Work order
Leaving out only the pictures, write out all the entries exactly.

(Records from a data source)
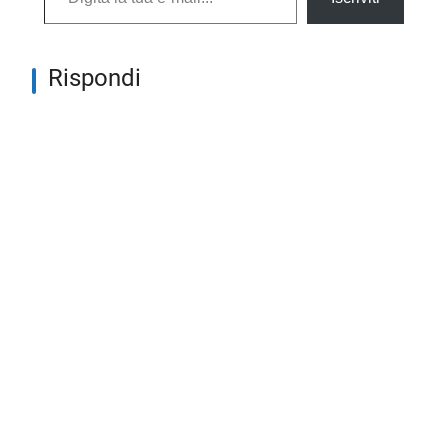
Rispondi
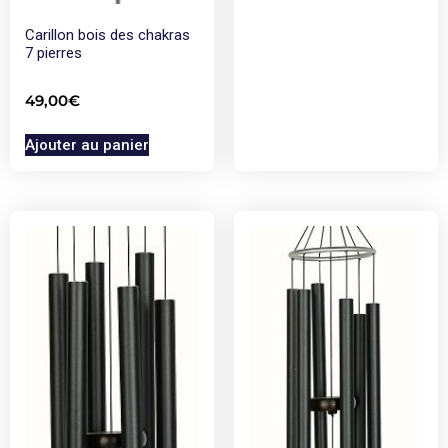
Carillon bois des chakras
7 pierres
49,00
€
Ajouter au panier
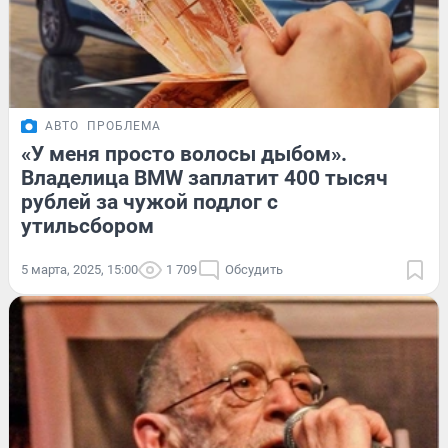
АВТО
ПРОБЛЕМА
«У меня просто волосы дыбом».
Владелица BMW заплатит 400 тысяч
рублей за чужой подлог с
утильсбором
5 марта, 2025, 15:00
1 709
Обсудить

Response
Rispondi
Carillon bois des chakras
7 pierres
49,00
€
Ajouter au panier
АВТО
ПРОБЛЕМА
«У меня просто волосы дыбом».
Владелица BMW заплатит 400 тысяч
рублей за чужой подлог с
утильсбором
5 марта, 2025, 15:00
1 709
Обсудить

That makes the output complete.